La soirée animée par le célèbre chanteur libanais Wael Kfoury a eu lieu le 19 juillet. Et comme pour la plupart des artistes les plus connus de variété arabe, femmes ou hommes, la foule des grands soirs s’est déplacée. Carton plein donc pour Kfoury. Pourtant, à la sortie du théâtre romain de Carthage, et devant le micro brandi, les témoignages sont aussi contradictoires que passionnés. Les uns estiment que le spectacle est décevant, autant par le nombre de chansons, 4 et 2 redites, que par la prestation de l’artiste, qui a préféré laisser le public chanter à sa place. D’autres, les visages illuminés de larges sourires et les yeux brillants, considèrent qu’il était comme à son habitude, formidable, que le tarif du billet, 90 DT gradins et 150 DT chaises, hors marché noir, est largement mérité, et qu’on mettrait le double s’il le fallait.
Cette disparité des avis exprimés, contrairement à ce qu’on pourrait penser, est tout à fait salutaire. Cela signifie que le concert a répondu aux attentes d’une partie du public. Mais encore, que cette divergence des témoignages vient confirmer ce que nous avons toujours défendu; les bienfaits de l’art et de la culture en général. La culture, à travers ses différentes expressions, favorise le développement des capacités intellectuelles, ainsi que le pouvoir individuel, subjectif et libre d’apprécier un produit artistique et de l’exprimer. De mettre en mots une évaluation, un sentiment personnel. Les avis formulés à chaud s’appuient d’abord et surtout sur un ressenti immédiat. Ni le lieu ni le support ne peuvent de toute façon, donner lieu à de longues argumentations.
Par la suite, un autre exercice d’évaluation objective, cette fois-ci, est nécessaire. Décrire, analyser et évaluer le concert de Kfoury et de l’ensemble de la programmation des festivals, a fortiori, celle du grand festival de Carthage, marqueur à lui seul, de la vie culturelle qui prévaut à l’échelle nationale et dont la notoriété a traversé le temps et les frontières. Il faudra donc voir si réellement l’artiste, avant de monter sur cette scène prestigieuse, a pris soin de préparer son concert avec sa troupe de musiciens et de danseurs, s’il y a lieu, ainsi qu’au regard du contenu et de la réalisation du show. Si ce n’est pas le cas, non seulement, il faudra le lui signaler, mais ne plus l’inviter, en tout cas pas dans l’immédiat. C’est le travail de l’autorité de tutelle, des organisateurs et des journalistes. Leurs critiques doivent s’adosser incontestablement à des analyses froides et argumentées.
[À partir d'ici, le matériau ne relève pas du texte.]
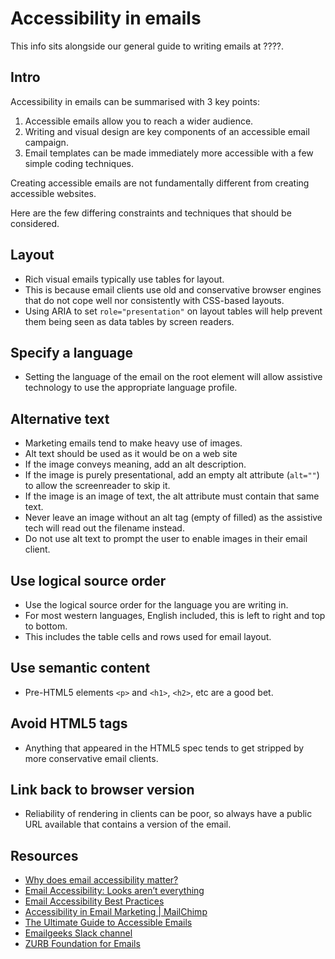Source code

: # Accessibility in emails

This info sits alongside our general guide to writing emails at ????.

## Intro

Accessibility in emails can be summarised with 3 key points:

1. Accessible emails allow you to reach a wider audience.
1. Writing and visual design are key components of an accessible email campaign.
1. Email templates can be made immediately more accessible with a few simple coding techniques.

Creating accessible emails are not fundamentally different from creating accessible websites.

Here are the few differing constraints and techniques that should be considered.

## Layout

- Rich visual emails typically use tables for layout.
- This is because email clients use old and conservative browser engines that do not cope well nor consistently with CSS-based layouts.
- Using ARIA to set `role="presentation"` on layout tables will help prevent them being seen as data tables by screen readers.

## Specify a language

- Setting the language of the email on the root element will allow assistive technology to use the appropriate language profile.

## Alternative text

- Marketing emails tend to make heavy use of images.
- Alt text should be used as it would be on a web site
- If the image conveys meaning, add an alt description.
- If the image is purely presentational, add an empty alt attribute (`alt=""`) to allow the screenreader to skip it.
- If the image is an image of text, the alt attribute must contain that same text.
- Never leave an image without an alt tag (empty of filled) as the assistive tech will read out the filename instead.
- Do not use alt text to prompt the user to enable images in their email client.

## Use logical source order

- Use the logical source order for the language you are writing in.
- For most western languages, English included, this is left to right and top to bottom.
- This includes the table cells and rows used for email layout.

## Use semantic content

- Pre-HTML5 elements `<p>` and `<h1>`, `<h2>`, etc are a good bet.

## Avoid HTML5 tags

- Anything that appeared in the HTML5 spec tends to get stripped by more conservative email clients.

## Link back to browser version

- Reliability of rendering in clients can be poor, so always have a public URL available that contains a version of the email.

## Resources

- [Why does email accessibility matter?](https://content.myemma.com/blog/why-does-email-accessibility-matter)
- [Email Accessibility: Looks aren’t everything](https://explore.reallygoodemails.com/email-accessibility-looks-arent-everything-ad0b1f6af0a4)
- [Email Accessibility Best Practices](https://www.emailonacid.com/blog/article/email-development/email-accessibilty-in-2017/)
- [Accessibility in Email Marketing | MailChimp](https://mailchimp.com/resources/accessibility-in-email-marketing/)
- [The Ultimate Guide to Accessible Emails](https://litmus.com/blog/ultimate-guide-accessible-emails)
- [Emailgeeks Slack channel](https://email.geeks.chat)
- [ZURB Foundation for Emails](https://foundation.zurb.com/emails/email-templates.html)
A l’autre extrémité, surgissent les avis impulsifs et négatifs par principe. Leurs auteurs ? Ceux contre le régime en place, dénigrant tout au passage, quel que soit le secteur d’activité. Selon eux, tout ce qui se fait maintenant est mauvais, n’est pas digne d’intérêt. En second lieu, viennent ceux qui sont privés de divertissement, faute de moyens, ou pour être géographiquement situés dans des zones reculées ou rurales. Là, c’est à l’Etat, idéalement, avec le concours du privé, d’étendre les pratiques culturelles à chaque recoin de la Tunisie et à des tarifs abordables. Les déserts culturels sont aussi dangereux que les déserts scolaires et les déserts médicaux.
Enfin, il y a les autres. Ceux qui se sont érigés en police des mœurs. Ils croient, en s’appuyant sur des jugements pseudo-moraux, avoir le droit d’insulter, dans un langage ordurier, le public, particulièrement les femmes, mais également les artistes et les organisateurs. Tout le monde en prend pour son grade. Confinés dans la routine et les préjugés, ils s’estiment dans leur bon droit d’injurier grossièrement les autres. Alors ceux-là, il faudra s’en soucier comme de l’an quarante.